== Assignment ==
Go through the data and copy every line in which "العفش" appears.

** Data follows **

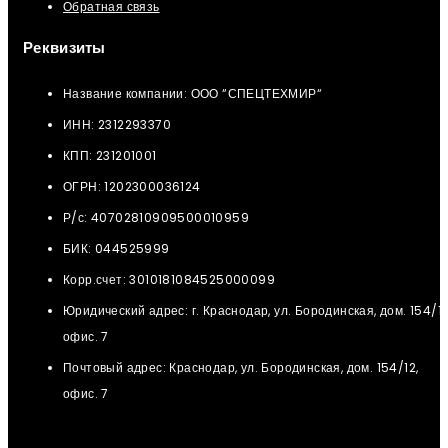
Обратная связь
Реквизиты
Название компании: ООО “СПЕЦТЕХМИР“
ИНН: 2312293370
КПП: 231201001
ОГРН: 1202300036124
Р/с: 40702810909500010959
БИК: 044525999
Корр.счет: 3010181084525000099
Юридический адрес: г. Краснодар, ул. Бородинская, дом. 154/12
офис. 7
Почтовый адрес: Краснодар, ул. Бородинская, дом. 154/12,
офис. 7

** End of Data **
** Data follows **

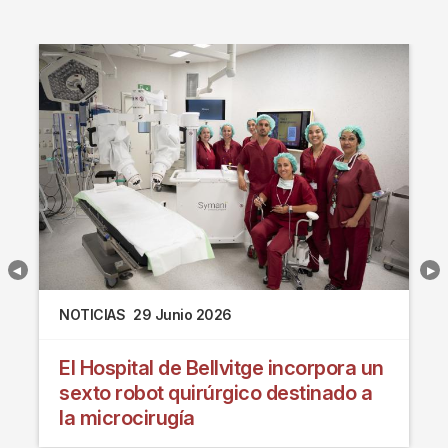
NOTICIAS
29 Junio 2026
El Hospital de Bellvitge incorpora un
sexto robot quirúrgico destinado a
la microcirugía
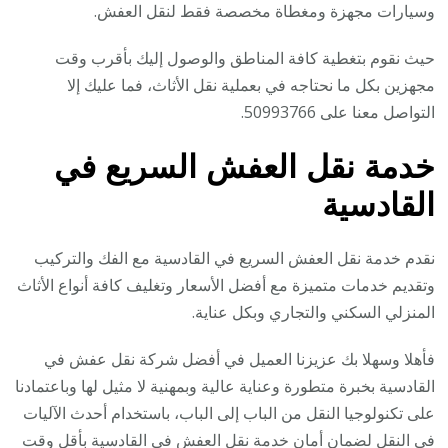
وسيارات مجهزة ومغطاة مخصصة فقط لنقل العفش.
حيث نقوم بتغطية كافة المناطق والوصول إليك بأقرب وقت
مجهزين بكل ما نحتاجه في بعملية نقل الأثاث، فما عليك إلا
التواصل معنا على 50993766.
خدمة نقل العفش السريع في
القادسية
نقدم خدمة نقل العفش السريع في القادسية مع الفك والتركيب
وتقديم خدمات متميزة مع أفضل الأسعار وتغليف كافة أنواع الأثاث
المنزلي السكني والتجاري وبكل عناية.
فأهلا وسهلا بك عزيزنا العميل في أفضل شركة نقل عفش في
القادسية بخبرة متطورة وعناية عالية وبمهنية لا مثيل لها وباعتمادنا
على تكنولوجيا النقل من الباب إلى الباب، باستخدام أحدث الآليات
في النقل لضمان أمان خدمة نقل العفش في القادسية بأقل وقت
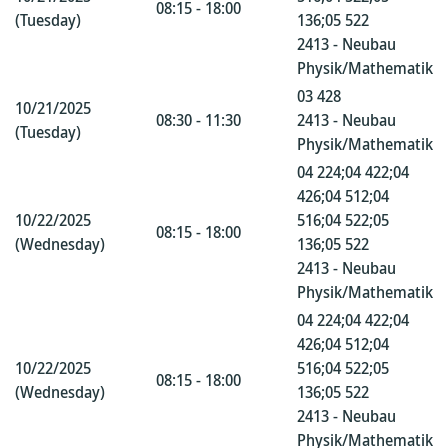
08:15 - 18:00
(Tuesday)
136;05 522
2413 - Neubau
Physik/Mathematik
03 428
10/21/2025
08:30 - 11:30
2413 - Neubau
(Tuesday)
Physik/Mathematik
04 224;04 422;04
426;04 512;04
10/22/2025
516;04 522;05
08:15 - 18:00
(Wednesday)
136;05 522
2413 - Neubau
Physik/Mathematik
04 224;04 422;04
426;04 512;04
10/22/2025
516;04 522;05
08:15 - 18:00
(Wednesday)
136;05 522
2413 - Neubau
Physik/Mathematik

** End of Data **

== Task response ==
وسيارات مجهزة ومغطاة مخصصة فقط لنقل العفش.
خدمة نقل العفش السريع في
نقدم خدمة نقل العفش السريع في القادسية مع الفك والتركيب
في النقل لضمان أمان خدمة نقل العفش في القادسية بأقل وقت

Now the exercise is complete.